Powers of Attorney
Disability planning is an important aspect of estate planning. Fortunately, there are legal documents called a “Powers of Attorney” that allows a person (called the “Principal”) to give authority to another person (called the “Agent” or “Attorney-in-Fact”) to handle incapacity situations. If the power of attorney is a well-drafted “durable” power of attorney, this delegated authority can be a cost-effective substitute for a court-appointed guardian or conservator. This is extremely desirable inasmuch as court-administered guardianships and conservatorships are often quite costly, time-consuming, and can result in severely depleting the incapacitated person’s financial resources.
Death is viewed as inevitable. However, few people envision a period of prolonged incapacity. They also do not realize the many financial and personal management problems that can result when an incapacity does occur. At any given age an individual is much more likely to become incapacitated than to die. Many people who suffer serious illnesses do recover but, nevertheless, undergo a prolonged period where it is difficult, if not impossible, to manage their financial and personal affairs. Therefore, disability planning must be considered an essential component of an overall estate plan.

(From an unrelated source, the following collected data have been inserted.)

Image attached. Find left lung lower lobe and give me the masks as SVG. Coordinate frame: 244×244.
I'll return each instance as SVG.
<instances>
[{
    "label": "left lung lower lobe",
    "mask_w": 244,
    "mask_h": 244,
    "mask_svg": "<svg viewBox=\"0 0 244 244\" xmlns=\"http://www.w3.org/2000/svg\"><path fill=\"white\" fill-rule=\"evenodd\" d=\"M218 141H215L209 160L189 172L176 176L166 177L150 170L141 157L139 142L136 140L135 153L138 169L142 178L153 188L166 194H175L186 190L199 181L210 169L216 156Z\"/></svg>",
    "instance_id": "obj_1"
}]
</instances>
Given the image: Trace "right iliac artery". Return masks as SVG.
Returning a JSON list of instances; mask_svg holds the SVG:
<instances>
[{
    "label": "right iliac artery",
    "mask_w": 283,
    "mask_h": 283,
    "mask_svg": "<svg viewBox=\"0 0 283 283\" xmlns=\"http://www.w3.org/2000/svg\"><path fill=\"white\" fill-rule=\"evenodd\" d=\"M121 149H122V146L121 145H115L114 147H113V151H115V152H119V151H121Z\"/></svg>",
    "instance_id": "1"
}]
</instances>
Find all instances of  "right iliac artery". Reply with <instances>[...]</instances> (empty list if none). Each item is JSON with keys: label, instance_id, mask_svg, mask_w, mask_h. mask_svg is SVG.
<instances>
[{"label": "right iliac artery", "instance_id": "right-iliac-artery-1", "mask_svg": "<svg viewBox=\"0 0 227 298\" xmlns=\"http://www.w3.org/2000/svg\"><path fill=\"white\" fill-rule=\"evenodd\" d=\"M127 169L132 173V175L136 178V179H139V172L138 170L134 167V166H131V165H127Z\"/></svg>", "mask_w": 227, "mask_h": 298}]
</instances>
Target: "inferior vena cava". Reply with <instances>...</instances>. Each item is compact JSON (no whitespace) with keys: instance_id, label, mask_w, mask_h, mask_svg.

Without the benefit of a well-drafted durable power of attorney or a well-drafted trust, the only solution for dealing with the assets of an incapacitated individual is to have a court appoint a conservator to manage his or her assets. While trusts can be used to manage an incapacitated individual’s assets, trusts fall short in their ability to handle the many personal decisions and health care choices that have to be made on behalf of an incapacitated individual. The major areas that should be covered by powers of attorney are (1) financial decisions, often in coordination with a living trust, (2) personal care decisions, and (3) health care decisions.